• **Exercise directions**
Please keep to the lines below from the one with "focal_35mm: 366" through the one with "focal_mm: 9", and restate them word for word, ends included.

[Dataset items]
-- Opening Marker --

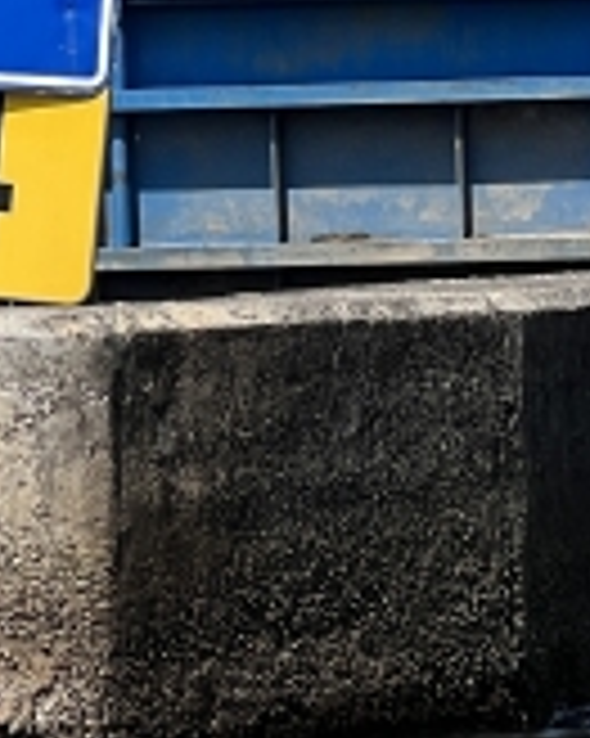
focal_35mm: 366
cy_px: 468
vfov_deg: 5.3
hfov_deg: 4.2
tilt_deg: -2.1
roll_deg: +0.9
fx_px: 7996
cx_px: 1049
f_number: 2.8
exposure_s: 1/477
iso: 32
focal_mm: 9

-- Closing Marker --
-- Opening Marker --

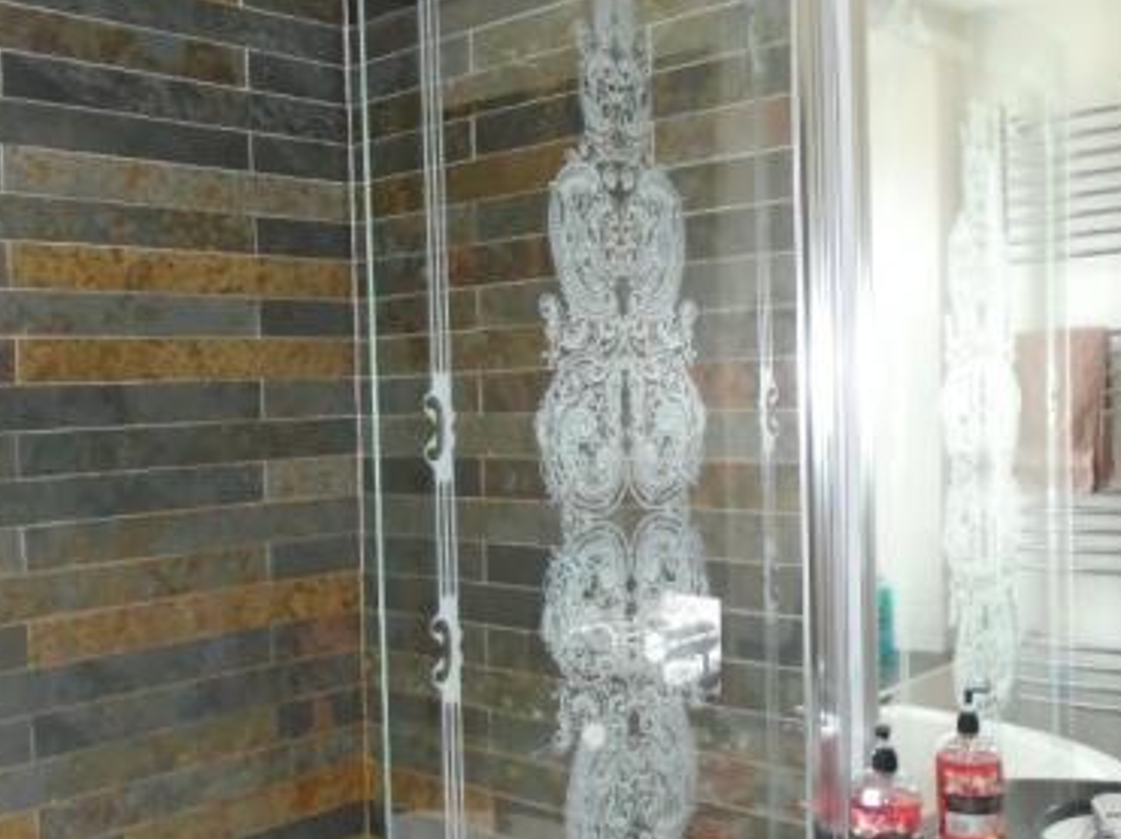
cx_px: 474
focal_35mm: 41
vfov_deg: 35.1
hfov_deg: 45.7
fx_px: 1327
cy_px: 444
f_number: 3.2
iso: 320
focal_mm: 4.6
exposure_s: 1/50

-- Closing Marker --

• **Result for this task**
focal_35mm: 366
cy_px: 468
vfov_deg: 5.3
hfov_deg: 4.2
tilt_deg: -2.1
roll_deg: +0.9
fx_px: 7996
cx_px: 1049
f_number: 2.8
exposure_s: 1/477
iso: 32
focal_mm: 9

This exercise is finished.